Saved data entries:
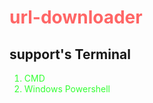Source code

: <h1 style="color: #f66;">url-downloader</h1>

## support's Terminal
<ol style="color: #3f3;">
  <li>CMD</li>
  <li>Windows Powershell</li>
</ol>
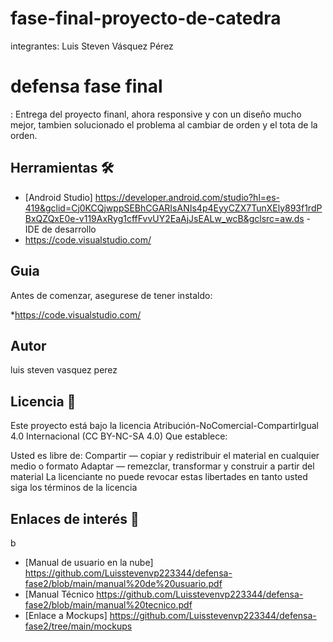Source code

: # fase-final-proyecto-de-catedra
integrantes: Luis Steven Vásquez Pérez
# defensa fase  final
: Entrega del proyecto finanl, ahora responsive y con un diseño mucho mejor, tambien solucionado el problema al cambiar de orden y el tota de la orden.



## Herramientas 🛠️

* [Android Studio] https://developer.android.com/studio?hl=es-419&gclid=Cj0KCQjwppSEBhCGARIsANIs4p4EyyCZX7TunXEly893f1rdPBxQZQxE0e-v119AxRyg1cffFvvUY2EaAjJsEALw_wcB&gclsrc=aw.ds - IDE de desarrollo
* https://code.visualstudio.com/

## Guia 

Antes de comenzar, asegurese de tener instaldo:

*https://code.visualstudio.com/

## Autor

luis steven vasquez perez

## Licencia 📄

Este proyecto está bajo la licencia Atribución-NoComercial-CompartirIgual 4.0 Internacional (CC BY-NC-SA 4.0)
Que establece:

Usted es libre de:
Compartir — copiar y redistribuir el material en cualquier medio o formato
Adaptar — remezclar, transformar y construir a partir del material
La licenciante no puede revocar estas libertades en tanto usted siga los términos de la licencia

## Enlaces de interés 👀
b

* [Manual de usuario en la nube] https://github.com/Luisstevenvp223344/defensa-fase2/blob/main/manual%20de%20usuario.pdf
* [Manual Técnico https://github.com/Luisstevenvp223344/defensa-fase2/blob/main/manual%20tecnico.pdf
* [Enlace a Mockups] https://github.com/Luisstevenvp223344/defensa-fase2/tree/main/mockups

> Task statement: Write out every entry above exactly, minus the pictures.

> Solution to this task:
Source code

: <h1 style="color: #f66;">url-downloader</h1>

## support's Terminal
<ol style="color: #3f3;">
  <li>CMD</li>
  <li>Windows Powershell</li>
</ol>
Source code

: # fase-final-proyecto-de-catedra
integrantes: Luis Steven Vásquez Pérez
# defensa fase  final
: Entrega del proyecto finanl, ahora responsive y con un diseño mucho mejor, tambien solucionado el problema al cambiar de orden y el tota de la orden.



## Herramientas 🛠️

* [Android Studio] https://developer.android.com/studio?hl=es-419&gclid=Cj0KCQjwppSEBhCGARIsANIs4p4EyyCZX7TunXEly893f1rdPBxQZQxE0e-v119AxRyg1cffFvvUY2EaAjJsEALw_wcB&gclsrc=aw.ds - IDE de desarrollo
* https://code.visualstudio.com/

## Guia 

Antes de comenzar, asegurese de tener instaldo:

*https://code.visualstudio.com/

## Autor

luis steven vasquez perez

## Licencia 📄

Este proyecto está bajo la licencia Atribución-NoComercial-CompartirIgual 4.0 Internacional (CC BY-NC-SA 4.0)
Que establece:

Usted es libre de:
Compartir — copiar y redistribuir el material en cualquier medio o formato
Adaptar — remezclar, transformar y construir a partir del material
La licenciante no puede revocar estas libertades en tanto usted siga los términos de la licencia

## Enlaces de interés 👀
b

* [Manual de usuario en la nube] https://github.com/Luisstevenvp223344/defensa-fase2/blob/main/manual%20de%20usuario.pdf
* [Manual Técnico https://github.com/Luisstevenvp223344/defensa-fase2/blob/main/manual%20tecnico.pdf
* [Enlace a Mockups] https://github.com/Luisstevenvp223344/defensa-fase2/tree/main/mockups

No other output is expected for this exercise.